Requirement 1: In the records, take everything from the line containing "text if(current.status === 'pedding')" down to the line containing "747, 1122, 776]", and switch "dataCatch" to "cacheStore" there. Return only those lines, with nothing else altered.

Document passage:
++++++

I noticed that a spokesman for the Unionist Party expressed concern in the local Press about the ending of 11-plus selection—She said, We are going to have Socialist dogma imposed upon the people of Northern Ireland without adequate consultation. There are some who are thinking along those lines, but that is not necessarily the view of myself or my colleagues. I believe that the Minister will consider the financial and administrative implications. In the light of the debate of the past few days, I am sure that those implications will bear heavily upon him.

I think we are all agreed that nothing should be imposed by a once-and-for-all deal on the whole of Northern Ireland. The Minister will know that different circumstances exist in different parts of the Province and that cuts are already taking place in some areas. Experiments took place a few years ago, and there is now the well-established Craigavon plan or, as it was known at the time, Dickson plan, which introduced the concept of the junior high school.

As someone who lived in the area and witnessed the problems and experience of those involved, I suggest that one of the great weaknesses of the system was the opportunity to opt to go to grammar school at Banbridge, Lisburn or Belfast. At one time over 100 children were travelling from the Craigavon area to grammar schools. That was to the detriment of the scheme.

I do not want to be too restrictive in the choice that is offered to parents, but I think that the option of travelling to other grammar schools had a damaging effect. Lurgan College is an excellent school that is struggling as a result of a decline in its intake of students. The college has all the facilities that are required to provide the best level of education. At the same time there are probably two coach loads of children leaving the other end of Lurgan to go to the grammar school at Banbridge, and two or three coach loads going to Lisburn. There are even some children travelling to grammar schools in Belfast. This is perhaps allowing too great a choice.

++++++

Extracted data:
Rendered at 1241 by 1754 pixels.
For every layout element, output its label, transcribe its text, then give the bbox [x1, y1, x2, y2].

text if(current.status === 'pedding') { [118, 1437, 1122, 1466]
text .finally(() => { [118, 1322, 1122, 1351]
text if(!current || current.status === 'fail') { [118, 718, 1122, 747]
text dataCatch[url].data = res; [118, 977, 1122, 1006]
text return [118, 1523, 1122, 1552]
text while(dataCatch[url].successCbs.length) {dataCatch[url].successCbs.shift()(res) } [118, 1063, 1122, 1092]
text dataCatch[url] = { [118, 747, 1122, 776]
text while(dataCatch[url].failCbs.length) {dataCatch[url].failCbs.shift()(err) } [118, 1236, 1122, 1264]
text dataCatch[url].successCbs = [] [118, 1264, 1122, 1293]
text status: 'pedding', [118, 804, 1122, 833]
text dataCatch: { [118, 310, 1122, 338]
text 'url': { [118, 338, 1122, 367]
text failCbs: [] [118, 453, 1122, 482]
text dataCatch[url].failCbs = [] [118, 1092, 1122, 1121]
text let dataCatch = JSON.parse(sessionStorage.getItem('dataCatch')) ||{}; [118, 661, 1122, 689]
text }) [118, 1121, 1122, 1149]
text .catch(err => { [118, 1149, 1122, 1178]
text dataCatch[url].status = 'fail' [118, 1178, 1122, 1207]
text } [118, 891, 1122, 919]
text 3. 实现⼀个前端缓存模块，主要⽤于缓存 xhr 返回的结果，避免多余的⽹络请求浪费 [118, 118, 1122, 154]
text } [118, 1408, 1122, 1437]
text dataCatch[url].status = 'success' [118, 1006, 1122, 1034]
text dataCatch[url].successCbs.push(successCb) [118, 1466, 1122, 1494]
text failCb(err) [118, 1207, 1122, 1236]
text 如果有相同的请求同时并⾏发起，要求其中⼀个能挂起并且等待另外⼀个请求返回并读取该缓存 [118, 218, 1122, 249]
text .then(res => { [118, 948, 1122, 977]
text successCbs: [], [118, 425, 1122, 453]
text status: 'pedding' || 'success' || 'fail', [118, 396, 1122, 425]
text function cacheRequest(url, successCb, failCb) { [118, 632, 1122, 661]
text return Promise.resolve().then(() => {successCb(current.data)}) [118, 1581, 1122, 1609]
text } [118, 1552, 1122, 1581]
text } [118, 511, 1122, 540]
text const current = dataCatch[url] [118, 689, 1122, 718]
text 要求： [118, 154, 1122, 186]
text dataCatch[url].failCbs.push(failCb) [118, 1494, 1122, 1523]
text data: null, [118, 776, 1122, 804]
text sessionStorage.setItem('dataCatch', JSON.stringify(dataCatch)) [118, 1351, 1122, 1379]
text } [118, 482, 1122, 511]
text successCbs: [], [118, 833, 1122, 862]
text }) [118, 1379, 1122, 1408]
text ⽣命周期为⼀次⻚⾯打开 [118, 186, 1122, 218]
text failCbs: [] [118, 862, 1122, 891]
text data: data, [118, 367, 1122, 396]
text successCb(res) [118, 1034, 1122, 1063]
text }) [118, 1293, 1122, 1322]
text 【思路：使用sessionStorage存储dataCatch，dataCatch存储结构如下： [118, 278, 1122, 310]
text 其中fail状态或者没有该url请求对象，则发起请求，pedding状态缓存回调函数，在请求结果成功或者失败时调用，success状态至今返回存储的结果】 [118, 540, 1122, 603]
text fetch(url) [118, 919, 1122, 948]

++++++

Requirement 2: Reproduce the passage on 11-plus selection and grammar schools in Northern Ireland word for word, from start to finish.

Task solution 1:
text if(current.status === 'pedding') { [118, 1437, 1122, 1466]
text .finally(() => { [118, 1322, 1122, 1351]
text if(!current || current.status === 'fail') { [118, 718, 1122, 747]
text cacheStore[url].data = res; [118, 977, 1122, 1006]
text return [118, 1523, 1122, 1552]
text while(cacheStore[url].successCbs.length) {cacheStore[url].successCbs.shift()(res) } [118, 1063, 1122, 1092]
text cacheStore[url] = { [118, 747, 1122, 776]

Task solution 2:
I noticed that a spokesman for the Unionist Party expressed concern in the local Press about the ending of 11-plus selection—She said, We are going to have Socialist dogma imposed upon the people of Northern Ireland without adequate consultation. There are some who are thinking along those lines, but that is not necessarily the view of myself or my colleagues. I believe that the Minister will consider the financial and administrative implications. In the light of the debate of the past few days, I am sure that those implications will bear heavily upon him.

I think we are all agreed that nothing should be imposed by a once-and-for-all deal on the whole of Northern Ireland. The Minister will know that different circumstances exist in different parts of the Province and that cuts are already taking place in some areas. Experiments took place a few years ago, and there is now the well-established Craigavon plan or, as it was known at the time, Dickson plan, which introduced the concept of the junior high school.

As someone who lived in the area and witnessed the problems and experience of those involved, I suggest that one of the great weaknesses of the system was the opportunity to opt to go to grammar school at Banbridge, Lisburn or Belfast. At one time over 100 children were travelling from the Craigavon area to grammar schools. That was to the detriment of the scheme.

I do not want to be too restrictive in the choice that is offered to parents, but I think that the option of travelling to other grammar schools had a damaging effect. Lurgan College is an excellent school that is struggling as a result of a decline in its intake of students. The college has all the facilities that are required to provide the best level of education. At the same time there are probably two coach loads of children leaving the other end of Lurgan to go to the grammar school at Banbridge, and two or three coach loads going to Lisburn. There are even some children travelling to grammar schools in Belfast. This is perhaps allowing too great a choice.